Main Results and Discussion

FFPE preparation induced a marked drop in signal intensity and metabolic complexity, particularly affecting PE(38:4) and PE(36:2) peaks. Despite reduced signal-to-noise, LA-REIMS imaging produced clear chemical contrast in regions with sufficient lipid retention. Unsupervised kNN clustering closely matched histological boundaries, while LSVC models based on four key phospholipid peaks (699.5, 701.5, 723.5, 885.5 m/z) achieved classification rates above 90% in six of eight usable samples. Variability in FFPE quality led to outlier cases with negligible signal.

Benefits and Practical Applications

LA-REIMS imaging on FFPE tissue enables rapid, label-free chemical mapping without additional sample preparation. Combined with multivariate classification, it supports in situ differentiation of tumorous versus healthy tissue, offering a complementary tool for pathology and biomarker research.
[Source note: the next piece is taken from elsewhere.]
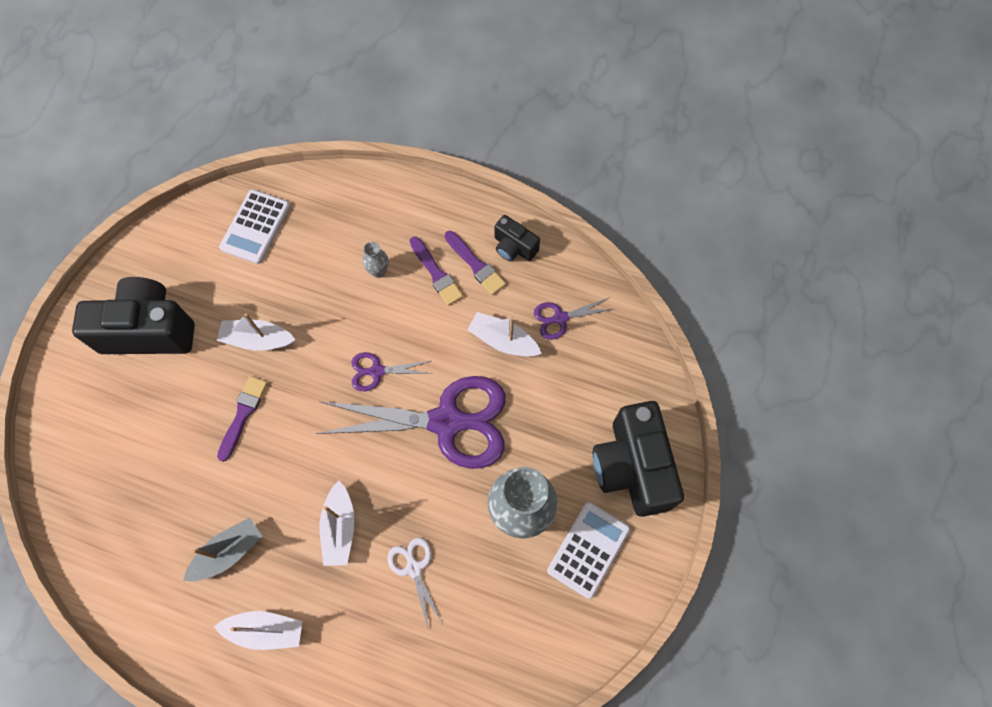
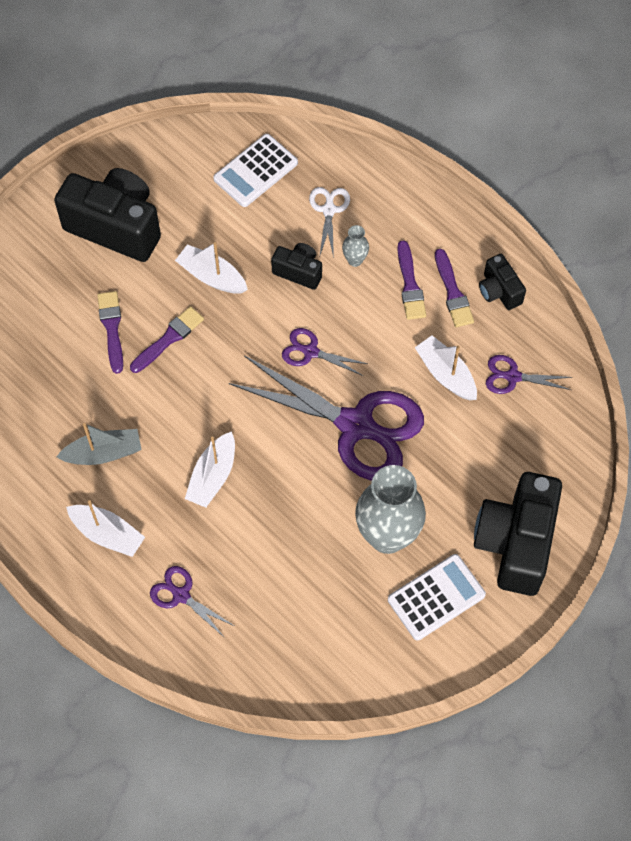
camera: 25 degrees right, 5 degrees down
white scissors [388,538,443,628] -> white scissors moved to [309,187,350,258]
none -> purple brush [97,291,123,374]
none -> purple scissors [150,566,234,638]
none -> black camera [271,243,322,290]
Future Trends and Potential Applications

• Integration of signal amplification or alternative fixation protocols to enhance lipid detection from archived samples.
• Expansion to other tissue types and molecular classes beyond phospholipids.
• Development of automated workflows for clinical decision support and high-throughput retrospective studies.

Conclusion

LA-REIMS imaging of FFPE kidney sections demonstrates that meaningful phospholipid patterns can be retrieved for pathological classification despite processing-induced signal loss. With optimized sample handling and advanced statistical models, this approach holds promise for augmenting histopathology with spatially resolved metabolic information.

References

• Waters Corporation. Fully Automated Chemical Imaging with LA-REIMS. Poster, 2023.
• Waters Corporation. DESI And/or LA-REIMS? Adjacent Automated Ambient Techniques for the Precise Identification of Cancer Tissue. Poster, 2023.